Girl Chooses Life at Desk Over Peeling Ass From Chair

A Tuesday afternoon Spanish class led sophomore Julie Chen to one of the most important decisions of her life, second only to the Chipotle vs. Moe’s debate. As the sound of students shoving their belongings into their bags and zipping their backpacks over the teacher’s lecture signaled that the end of class was near, Julie attempted to do the same. But within seconds, it became clear to her that her ass would need to be painfully peeled from her seat in order to leave. With this realization, she decided Diffenbaugh 208 was her new home.

“I almost wore leggings, but my always reliable weather app said 99% humidity, so I didn’t want to deal with the swamp ass. In retrospect, a smelly crotch is preferable to never being able to leave my desk without ripping the skin from my thighs,” explained Chen while filling her Amazon cart with Vaseline and gauchos. “Next time - if there is a next time - I’ll be prepared.”

Dr.
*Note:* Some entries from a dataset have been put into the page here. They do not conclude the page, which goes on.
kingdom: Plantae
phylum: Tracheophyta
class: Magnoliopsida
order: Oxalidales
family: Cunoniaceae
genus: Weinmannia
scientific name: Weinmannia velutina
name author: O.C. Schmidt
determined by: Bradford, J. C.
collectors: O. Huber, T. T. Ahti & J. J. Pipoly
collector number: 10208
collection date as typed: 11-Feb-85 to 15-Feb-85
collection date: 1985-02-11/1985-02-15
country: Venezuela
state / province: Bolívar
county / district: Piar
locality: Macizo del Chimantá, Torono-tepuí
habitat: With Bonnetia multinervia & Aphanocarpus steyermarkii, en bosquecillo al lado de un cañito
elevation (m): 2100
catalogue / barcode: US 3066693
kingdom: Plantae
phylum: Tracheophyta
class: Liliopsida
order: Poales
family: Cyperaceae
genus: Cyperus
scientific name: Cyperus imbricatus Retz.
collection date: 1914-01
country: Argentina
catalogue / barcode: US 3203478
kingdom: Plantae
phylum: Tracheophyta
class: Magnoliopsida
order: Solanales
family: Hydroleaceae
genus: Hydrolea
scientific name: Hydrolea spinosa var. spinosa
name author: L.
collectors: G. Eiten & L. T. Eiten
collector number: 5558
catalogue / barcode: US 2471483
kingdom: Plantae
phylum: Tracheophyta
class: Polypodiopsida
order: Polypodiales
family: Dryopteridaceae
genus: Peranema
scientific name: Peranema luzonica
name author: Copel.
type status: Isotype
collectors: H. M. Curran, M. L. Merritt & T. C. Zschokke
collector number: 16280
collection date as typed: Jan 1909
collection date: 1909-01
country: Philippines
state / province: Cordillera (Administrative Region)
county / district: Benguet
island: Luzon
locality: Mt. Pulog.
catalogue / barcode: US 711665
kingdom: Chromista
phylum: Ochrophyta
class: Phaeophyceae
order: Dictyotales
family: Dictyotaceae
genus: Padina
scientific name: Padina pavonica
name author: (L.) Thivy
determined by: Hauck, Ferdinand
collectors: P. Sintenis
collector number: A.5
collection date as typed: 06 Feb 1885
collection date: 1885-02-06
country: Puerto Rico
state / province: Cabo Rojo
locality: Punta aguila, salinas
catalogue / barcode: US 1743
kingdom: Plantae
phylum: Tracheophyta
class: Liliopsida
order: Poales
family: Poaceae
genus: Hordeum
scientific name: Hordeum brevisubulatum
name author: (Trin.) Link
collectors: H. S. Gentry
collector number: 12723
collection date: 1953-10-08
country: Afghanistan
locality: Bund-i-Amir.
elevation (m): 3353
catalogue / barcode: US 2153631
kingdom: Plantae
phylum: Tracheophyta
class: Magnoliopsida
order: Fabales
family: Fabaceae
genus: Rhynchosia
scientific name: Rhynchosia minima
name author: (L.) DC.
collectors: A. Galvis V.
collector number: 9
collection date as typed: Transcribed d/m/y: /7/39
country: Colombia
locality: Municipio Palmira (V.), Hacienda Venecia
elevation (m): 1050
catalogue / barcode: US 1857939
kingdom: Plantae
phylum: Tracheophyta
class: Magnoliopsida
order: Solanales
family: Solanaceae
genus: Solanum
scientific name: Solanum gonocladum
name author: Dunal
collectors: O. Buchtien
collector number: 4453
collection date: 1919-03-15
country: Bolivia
Gutierrez, who teaches the class just after Chen’s, was surprised by Diffenbaugh’s newest and only resident but very understanding. “It’s obviously pretty inconvenient to have to teach around her but she is usually pretty respectful and waits until after our class to fart.”  

Chen isn’t letting the new living situation dampen her spirits. She has been living off a steady diet of Jimmy John’s for every meal and plans to finish her degree by enrolling in only classes given in Diffenbaugh 208. “Honestly, it’s not so bad,” said Chen. “And I can officially confirm that teachers do not sleep under their desks at night, they go home just like the rest of us… I mean you.”